We would like to take this opportunity to explain our decision to introduce a charge for the collection of garden waste. We know, from talking to people on the doorstep, that many of you don’t like having to pay for this service and want to understand why we have taken this decision.
This is not a decision we have taken lightly – and we don’t like having to do it. This year we have had to find £4 million of savings out of an £18 million budget. This is quite a significant proportion of our budget and is largely due to a reduced government grant caused by the record budget deficit left by the last Labour Government. The green waste charge is only one small part of the savings we have had to achieve. We will probably be losing around 75 posts, out of a full-time equivalent staff of 400. We have recently reduced the number of Council Directors from 4 to 3 and this slimming down will continue throughout the organisation.

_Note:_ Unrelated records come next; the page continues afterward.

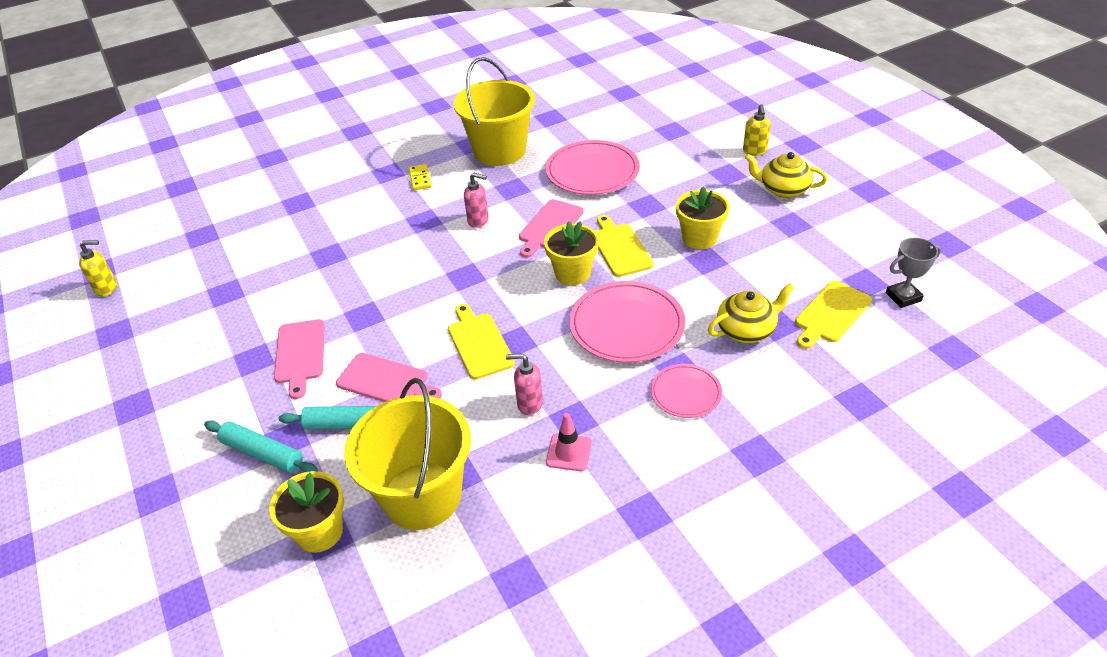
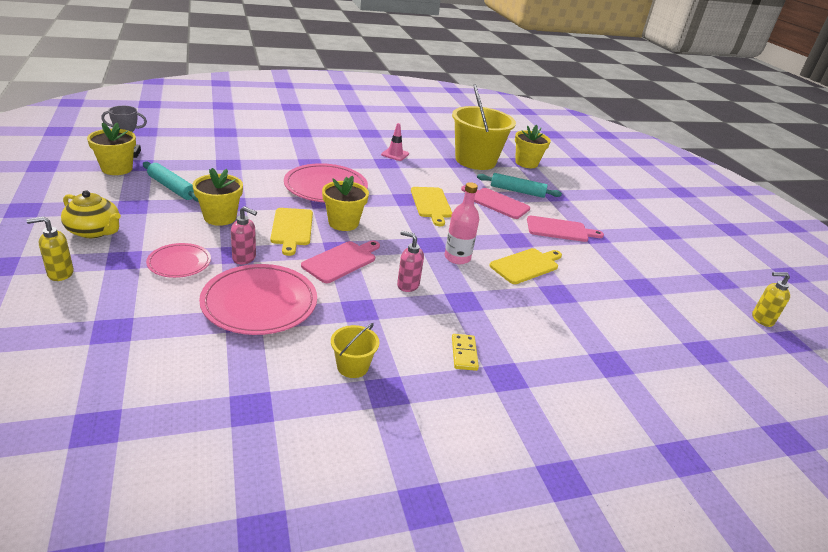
camera: 175 degrees left, 10 degrees down
turquoise rolling pin [204,420,318,473] -> turquoise rolling pin moved to [143,162,199,202]
pink cutting board [274,319,325,399] -> pink cutting board turned 90 degrees clockwise [527,216,604,242]
yellow bucket [454,57,535,166] -> yellow bucket [331,323,380,378], size x0.44
pink soap dispenser [506,353,543,415] -> pink soap dispenser moved to [231,206,257,264]
pink plate [651,364,722,418] -> pink plate moved to [146,243,211,278]
yellow teapot [708,283,794,343] -> none
yellow soap dispenser [743,104,771,156] -> yellow soap dispenser turned 120 degrees counterclockwise [26,217,74,281]
yellow cutting board [795,281,872,349] -> yellow cutting board moved to [489,248,562,284]
none -> yellow flower pot [87,123,136,175]
none -> pink bottle [445,182,479,264]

Some people have asked us why we have frozen council tax and yet charged for the garden waste service. First of all, the Government has rewarded councils who have frozen the Council Tax with extra grant – so if we had increased the council tax we would have lost this money, making our financial position even worse. Because the City Council’s share of the council tax is so small, the increase which would have been needed to avoid having to introduce a charge would have been larger than the Government would allow. Finally, some people who don’t use this service (people who live in flats or houses without gardens, or who choose to home compost or take their garden waste to the Household Recycling Centre at Hempsted) feel it wouldn’t be right for them to subsidise people who do choose to use it.

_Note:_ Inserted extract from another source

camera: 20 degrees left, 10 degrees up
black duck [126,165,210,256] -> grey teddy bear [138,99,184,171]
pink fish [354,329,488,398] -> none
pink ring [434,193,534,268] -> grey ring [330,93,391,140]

The alternative to introducing the charge was to discontinue the service altogether. When we carried out our budget consultation, most people told us they would prefer to pay a modest charge rather than lose the service altogether. Over 10,000 households have already signed up – showing that people do value it.
We have been quite unusual as a local authority in not charging for this service until now (Tewkesbury, for example, has done for years) and unfortunately to continue to do so is not something we can sustain. Some authorities, such as Stroud, choose not to provide this service at all.
Even the opposition Liberal Democrat Group on the Council did not oppose the introduction of the charge as they recognised the difficult decisions we have had to take to balance the budget.
We do appreciate that this is difficult and it adds to the already mounting pressures on everyone’s budget, but we hope you understand why we have had to take this step.
Cllrs Paul James and Steve Morgan
Leader of the City Council & Cabinet Member for Environment, respectively.